⏱️ 3 Minutes

📝 Epic punk album about anxiety and fighting the man.

The Monitor

To honor the inauguration today, I’m going to talk about one of my favorite punk albums of all time, Titus Andronicus’s The Monitor. This album is sort of a concept album framed around the Civil War juxtaposed around a break up and modern general anxiety.

Sonically, this album sounds awesome. The guitars are loud, but never overpower the vocals and the riffs will remind you of Bruce Springsteen meets Civil War marches meets traditional punk rock. This album will make you want to overtake the means of production cause it rocks so hard. There are also softer songs, like To Old Friends And New, which feels like a punk rock power ballad.

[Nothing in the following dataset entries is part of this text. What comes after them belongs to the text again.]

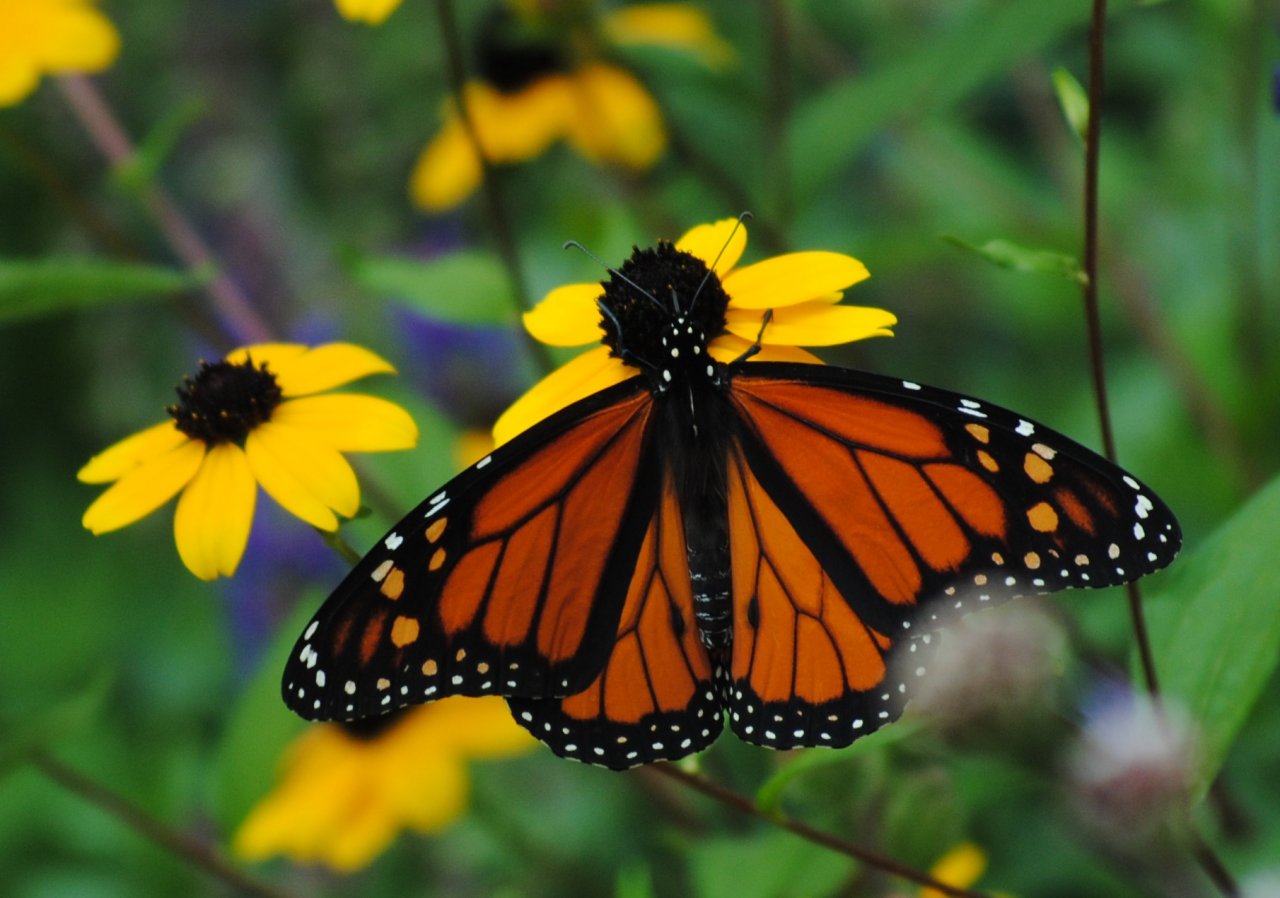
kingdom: Animalia
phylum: Arthropoda
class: Insecta
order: Lepidoptera
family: Nymphalidae
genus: Danaus
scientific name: Danaus plexippus
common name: Monarch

So give me a Guinness, give me a Keystone Light

Give me a kegger on a Friday night

Give me anything but another year in exile

Let’s talk about the concept of this album, because it’s what makes this album really special. The album opens with the lead singer’s high school history teacher reading a part from an Abraham Lincoln speech and then immeditely cuts to the lead singer (Patrick Stickles) singing about moving from Jersey to Massachusetts after a bad break up. Throughout the album, there are more Civil War quotes that fit perfectly with the album. Using the backdrop of the war, topics like relationships, addiction, and just general anxiety are explored.

There will be parties, there will be fun

There’ll be tall gallows for everyone

This album benefits from repeated listens as well as following the albums lyrics on Genius. This is because Stickles makes a lot of references that you probably won’t catch on the first listen (no joke, there is a Springsteen reference followed by a Rakim quote in the first verse).

The enemy is everywhere

But no one seems to worried or care

My favorite part of this album involves the lyrics above. They first appear on Titus Andronicus Forever, which is the second song, and it seems like a throwaway punk song with a simple chorus. Then, a bunch of long sad songs happen, and out of nowhere, this chorus repeats itself on …And Ever with added Springsteen-ish saxophone.

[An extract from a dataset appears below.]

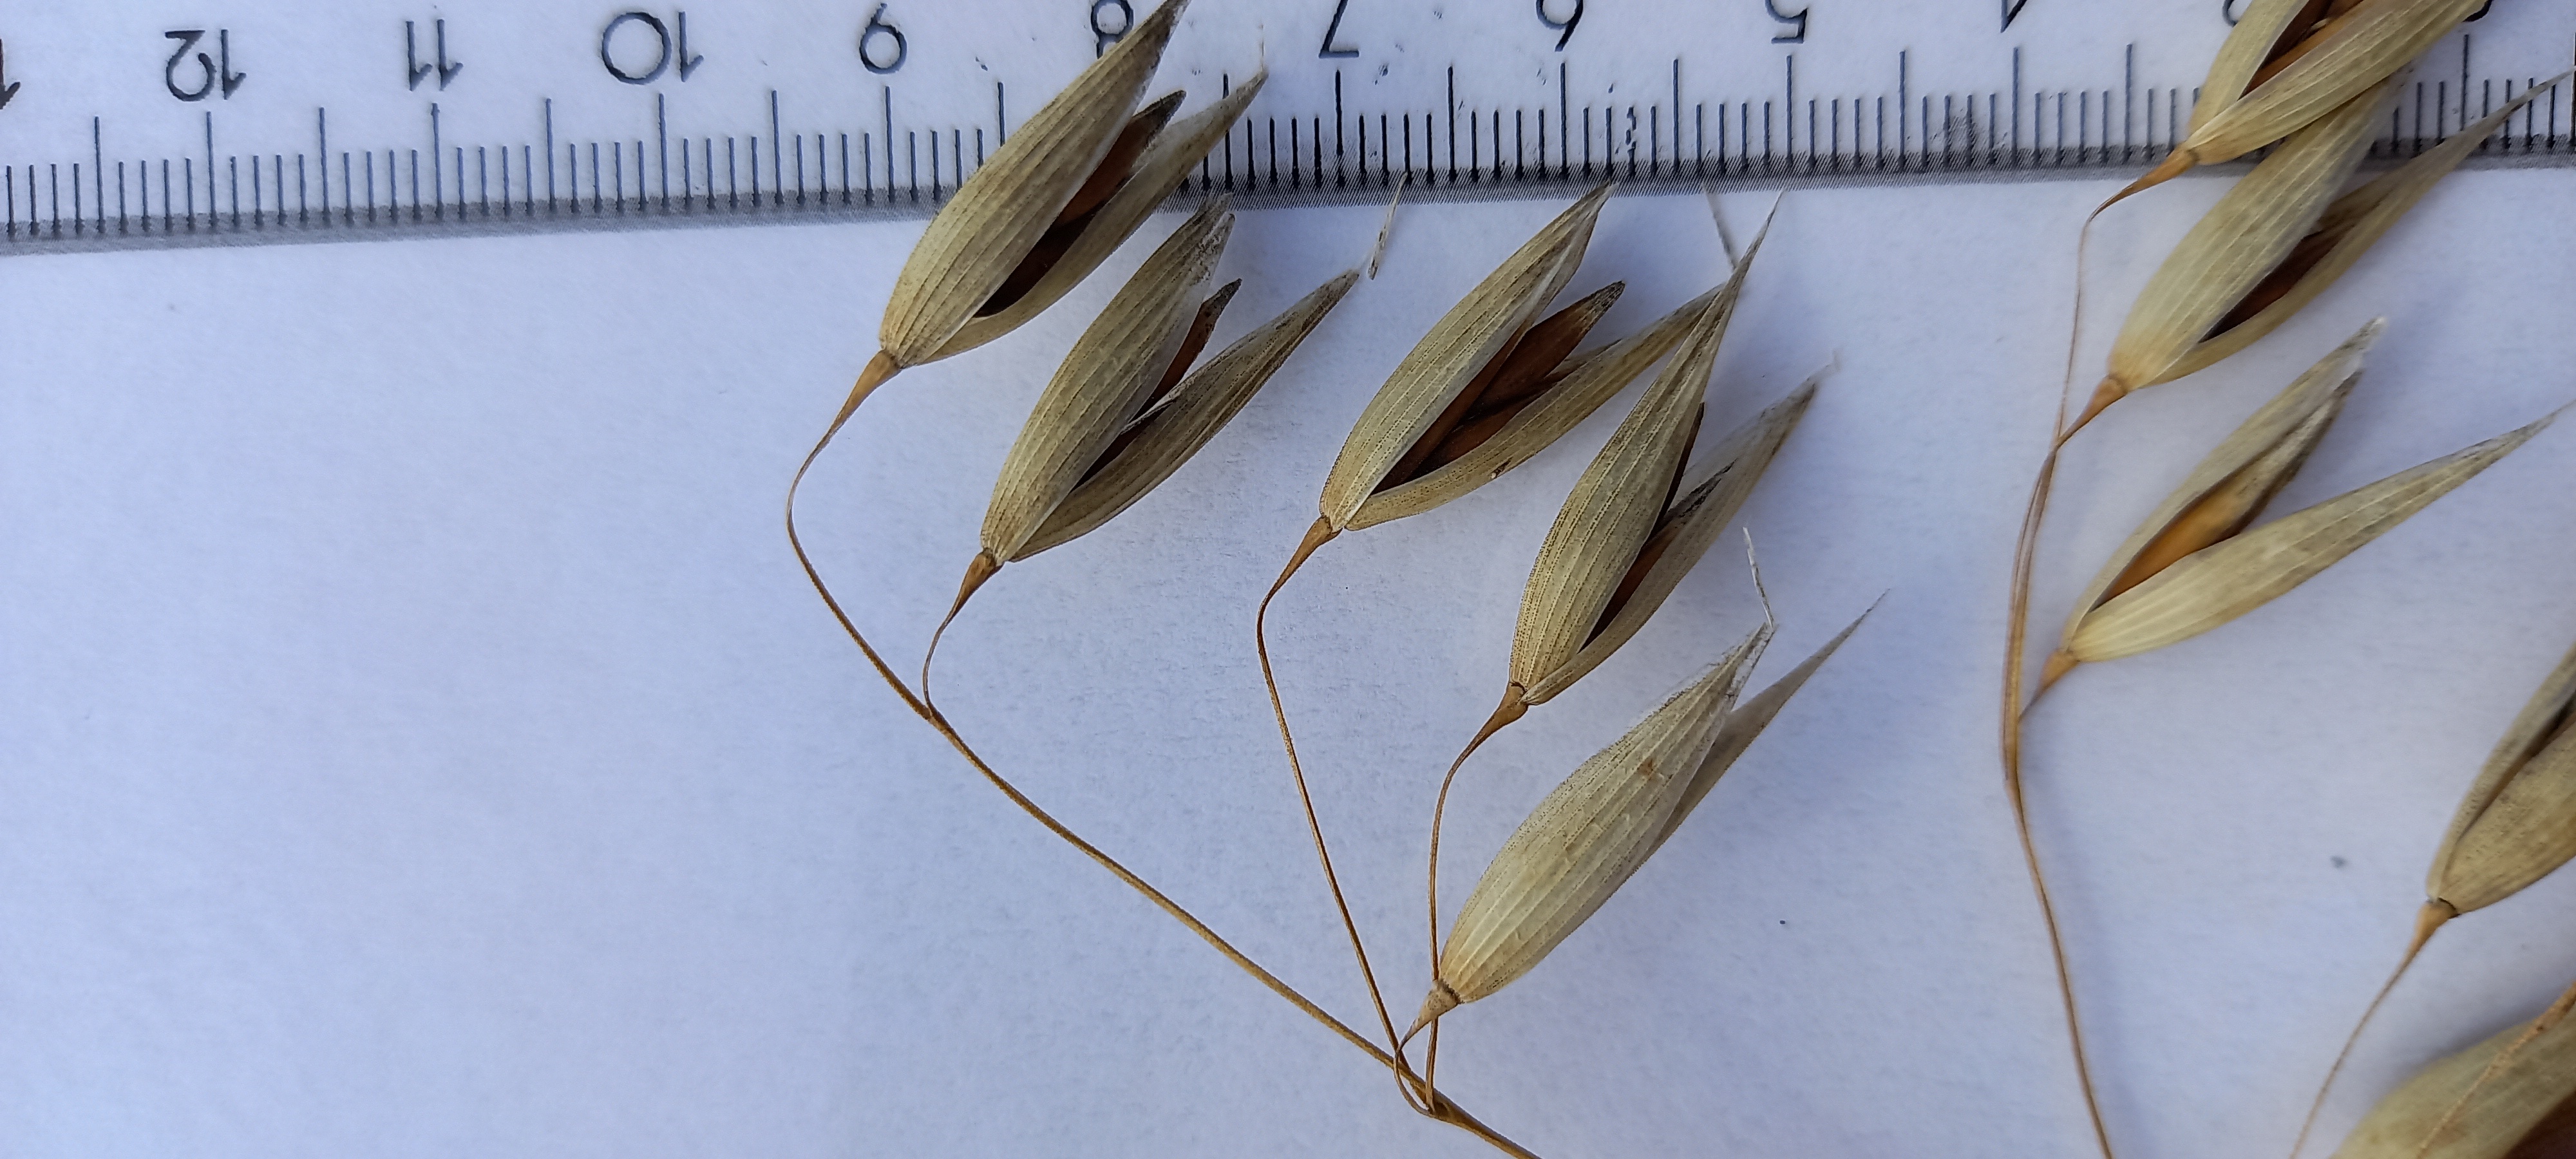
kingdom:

This is a war we can’t win

After 10,000 years, it’s still us against them

And my heroes have always died at the end

So who’s going to account for these sins?

In closing, I don’t like to get super political, but I would suggest diving into this album with the headspace of the next 4-8 years being extremely regressive with the government being run by people that are simultaneously corrupt and incompetent. Yeah, get angry, listen to this album, and prepare for the war we are about to fight.

  • Standout Songs: A More Perfect Union, Theme From “Cheers”, Four Score And Seven, …And Ever
  • Rating: 4 pieces of hardtack, some salted meats, and a handle of rye.